**Work instructions**.
Render every entry exactly as it appears.

***** Records to use

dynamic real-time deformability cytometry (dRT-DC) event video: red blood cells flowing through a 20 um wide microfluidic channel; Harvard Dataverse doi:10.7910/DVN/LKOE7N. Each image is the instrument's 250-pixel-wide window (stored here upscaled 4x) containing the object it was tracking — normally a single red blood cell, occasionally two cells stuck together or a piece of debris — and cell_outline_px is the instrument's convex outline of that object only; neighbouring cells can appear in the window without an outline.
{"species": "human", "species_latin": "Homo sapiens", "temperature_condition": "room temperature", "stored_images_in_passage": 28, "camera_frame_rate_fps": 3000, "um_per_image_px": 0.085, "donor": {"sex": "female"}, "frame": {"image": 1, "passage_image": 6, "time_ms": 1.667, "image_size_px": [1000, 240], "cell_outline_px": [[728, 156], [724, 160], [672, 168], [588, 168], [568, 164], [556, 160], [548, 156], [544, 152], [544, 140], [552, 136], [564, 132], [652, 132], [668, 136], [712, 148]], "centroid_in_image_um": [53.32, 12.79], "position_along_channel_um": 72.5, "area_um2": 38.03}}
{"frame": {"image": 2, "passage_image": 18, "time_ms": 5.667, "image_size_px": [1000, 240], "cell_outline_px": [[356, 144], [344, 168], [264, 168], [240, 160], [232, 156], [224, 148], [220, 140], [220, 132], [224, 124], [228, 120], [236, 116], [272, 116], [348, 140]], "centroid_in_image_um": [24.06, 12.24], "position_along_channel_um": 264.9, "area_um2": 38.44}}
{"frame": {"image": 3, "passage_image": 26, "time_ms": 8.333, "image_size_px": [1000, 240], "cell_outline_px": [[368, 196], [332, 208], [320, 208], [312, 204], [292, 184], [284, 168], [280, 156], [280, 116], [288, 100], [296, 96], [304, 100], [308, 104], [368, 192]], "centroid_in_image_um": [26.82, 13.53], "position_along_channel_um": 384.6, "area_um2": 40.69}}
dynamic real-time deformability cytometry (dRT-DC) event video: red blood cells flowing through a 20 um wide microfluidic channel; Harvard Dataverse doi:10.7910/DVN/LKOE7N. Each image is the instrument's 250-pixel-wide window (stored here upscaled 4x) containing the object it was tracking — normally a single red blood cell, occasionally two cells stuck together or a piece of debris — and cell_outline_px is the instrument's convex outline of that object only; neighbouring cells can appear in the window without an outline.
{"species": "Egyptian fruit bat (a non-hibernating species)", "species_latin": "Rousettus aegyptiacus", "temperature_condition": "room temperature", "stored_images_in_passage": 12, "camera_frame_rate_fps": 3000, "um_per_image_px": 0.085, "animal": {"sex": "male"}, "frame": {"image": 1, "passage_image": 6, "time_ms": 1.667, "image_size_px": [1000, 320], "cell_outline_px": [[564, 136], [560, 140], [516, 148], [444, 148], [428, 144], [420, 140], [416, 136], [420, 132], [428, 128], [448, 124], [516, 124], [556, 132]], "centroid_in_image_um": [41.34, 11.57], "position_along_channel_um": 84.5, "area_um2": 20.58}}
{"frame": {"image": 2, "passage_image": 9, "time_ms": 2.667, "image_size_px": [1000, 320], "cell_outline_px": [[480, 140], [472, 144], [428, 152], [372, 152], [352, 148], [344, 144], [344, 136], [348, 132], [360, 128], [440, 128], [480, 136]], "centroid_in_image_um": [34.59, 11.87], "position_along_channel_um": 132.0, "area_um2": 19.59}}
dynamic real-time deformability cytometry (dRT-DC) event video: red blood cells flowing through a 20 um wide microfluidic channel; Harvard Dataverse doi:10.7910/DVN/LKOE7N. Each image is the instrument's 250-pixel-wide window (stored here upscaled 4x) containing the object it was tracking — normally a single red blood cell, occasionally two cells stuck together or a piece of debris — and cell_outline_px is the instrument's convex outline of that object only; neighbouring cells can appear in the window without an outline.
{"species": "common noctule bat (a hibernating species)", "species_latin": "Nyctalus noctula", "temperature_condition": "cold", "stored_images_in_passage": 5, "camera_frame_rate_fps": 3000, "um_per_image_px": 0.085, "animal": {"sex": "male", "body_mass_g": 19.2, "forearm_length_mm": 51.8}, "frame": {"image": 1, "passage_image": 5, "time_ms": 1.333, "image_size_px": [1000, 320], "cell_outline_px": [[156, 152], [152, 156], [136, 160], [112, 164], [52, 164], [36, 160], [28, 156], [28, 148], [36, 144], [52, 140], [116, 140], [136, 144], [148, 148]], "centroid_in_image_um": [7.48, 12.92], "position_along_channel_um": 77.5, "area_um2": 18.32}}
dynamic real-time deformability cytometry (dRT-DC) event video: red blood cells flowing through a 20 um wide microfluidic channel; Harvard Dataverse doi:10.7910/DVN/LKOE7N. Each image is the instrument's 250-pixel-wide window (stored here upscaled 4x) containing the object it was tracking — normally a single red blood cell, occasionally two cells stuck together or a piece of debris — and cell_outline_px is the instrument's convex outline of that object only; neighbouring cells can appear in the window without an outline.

**********

**Exercise solution**.
dynamic real-time deformability cytometry (dRT-DC) event video: red blood cells flowing through a 20 um wide microfluidic channel; Harvard Dataverse doi:10.7910/DVN/LKOE7N. Each image is the instrument's 250-pixel-wide window (stored here upscaled 4x) containing the object it was tracking — normally a single red blood cell, occasionally two cells stuck together or a piece of debris — and cell_outline_px is the instrument's convex outline of that object only; neighbouring cells can appear in the window without an outline.
{"species": "human", "species_latin": "Homo sapiens", "temperature_condition": "room temperature", "stored_images_in_passage": 28, "camera_frame_rate_fps": 3000, "um_per_image_px": 0.085, "donor": {"sex": "female"}, "frame": {"image": 1, "passage_image": 6, "time_ms": 1.667, "image_size_px": [1000, 240], "cell_outline_px": [[728, 156], [724, 160], [672, 168], [588, 168], [568, 164], [556, 160], [548, 156], [544, 152], [544, 140], [552, 136], [564, 132], [652, 132], [668, 136], [712, 148]], "centroid_in_image_um": [53.32, 12.79], "position_along_channel_um": 72.5, "area_um2": 38.03}}
{"frame": {"image": 2, "passage_image": 18, "time_ms": 5.667, "image_size_px": [1000, 240], "cell_outline_px": [[356, 144], [344, 168], [264, 168], [240, 160], [232, 156], [224, 148], [220, 140], [220, 132], [224, 124], [228, 120], [236, 116], [272, 116], [348, 140]], "centroid_in_image_um": [24.06, 12.24], "position_along_channel_um": 264.9, "area_um2": 38.44}}
{"frame": {"image": 3, "passage_image": 26, "time_ms": 8.333, "image_size_px": [1000, 240], "cell_outline_px": [[368, 196], [332, 208], [320, 208], [312, 204], [292, 184], [284, 168], [280, 156], [280, 116], [288, 100], [296, 96], [304, 100], [308, 104], [368, 192]], "centroid_in_image_um": [26.82, 13.53], "position_along_channel_um": 384.6, "area_um2": 40.69}}
dynamic real-time deformability cytometry (dRT-DC) event video: red blood cells flowing through a 20 um wide microfluidic channel; Harvard Dataverse doi:10.7910/DVN/LKOE7N. Each image is the instrument's 250-pixel-wide window (stored here upscaled 4x) containing the object it was tracking — normally a single red blood cell, occasionally two cells stuck together or a piece of debris — and cell_outline_px is the instrument's convex outline of that object only; neighbouring cells can appear in the window without an outline.
{"species": "Egyptian fruit bat (a non-hibernating species)", "species_latin": "Rousettus aegyptiacus", "temperature_condition": "room temperature", "stored_images_in_passage": 12, "camera_frame_rate_fps": 3000, "um_per_image_px": 0.085, "animal": {"sex": "male"}, "frame": {"image": 1, "passage_image": 6, "time_ms": 1.667, "image_size_px": [1000, 320], "cell_outline_px": [[564, 136], [560, 140], [516, 148], [444, 148], [428, 144], [420, 140], [416, 136], [420, 132], [428, 128], [448, 124], [516, 124], [556, 132]], "centroid_in_image_um": [41.34, 11.57], "position_along_channel_um": 84.5, "area_um2": 20.58}}
{"frame": {"image": 2, "passage_image": 9, "time_ms": 2.667, "image_size_px": [1000, 320], "cell_outline_px": [[480, 140], [472, 144], [428, 152], [372, 152], [352, 148], [344, 144], [344, 136], [348, 132], [360, 128], [440, 128], [480, 136]], "centroid_in_image_um": [34.59, 11.87], "position_along_channel_um": 132.0, "area_um2": 19.59}}
dynamic real-time deformability cytometry (dRT-DC) event video: red blood cells flowing through a 20 um wide microfluidic channel; Harvard Dataverse doi:10.7910/DVN/LKOE7N. Each image is the instrument's 250-pixel-wide window (stored here upscaled 4x) containing the object it was tracking — normally a single red blood cell, occasionally two cells stuck together or a piece of debris — and cell_outline_px is the instrument's convex outline of that object only; neighbouring cells can appear in the window without an outline.
{"species": "common noctule bat (a hibernating species)", "species_latin": "Nyctalus noctula", "temperature_condition": "cold", "stored_images_in_passage": 5, "camera_frame_rate_fps": 3000, "um_per_image_px": 0.085, "animal": {"sex": "male", "body_mass_g": 19.2, "forearm_length_mm": 51.8}, "frame": {"image": 1, "passage_image": 5, "time_ms": 1.333, "image_size_px": [1000, 320], "cell_outline_px": [[156, 152], [152, 156], [136, 160], [112, 164], [52, 164], [36, 160], [28, 156], [28, 148], [36, 144], [52, 140], [116, 140], [136, 144], [148, 148]], "centroid_in_image_um": [7.48, 12.92], "position_along_channel_um": 77.5, "area_um2": 18.32}}
dynamic real-time deformability cytometry (dRT-DC) event video: red blood cells flowing through a 20 um wide microfluidic channel; Harvard Dataverse doi:10.7910/DVN/LKOE7N. Each image is the instrument's 250-pixel-wide window (stored here upscaled 4x) containing the object it was tracking — normally a single red blood cell, occasionally two cells stuck together or a piece of debris — and cell_outline_px is the instrument's convex outline of that object only; neighbouring cells can appear in the window without an outline.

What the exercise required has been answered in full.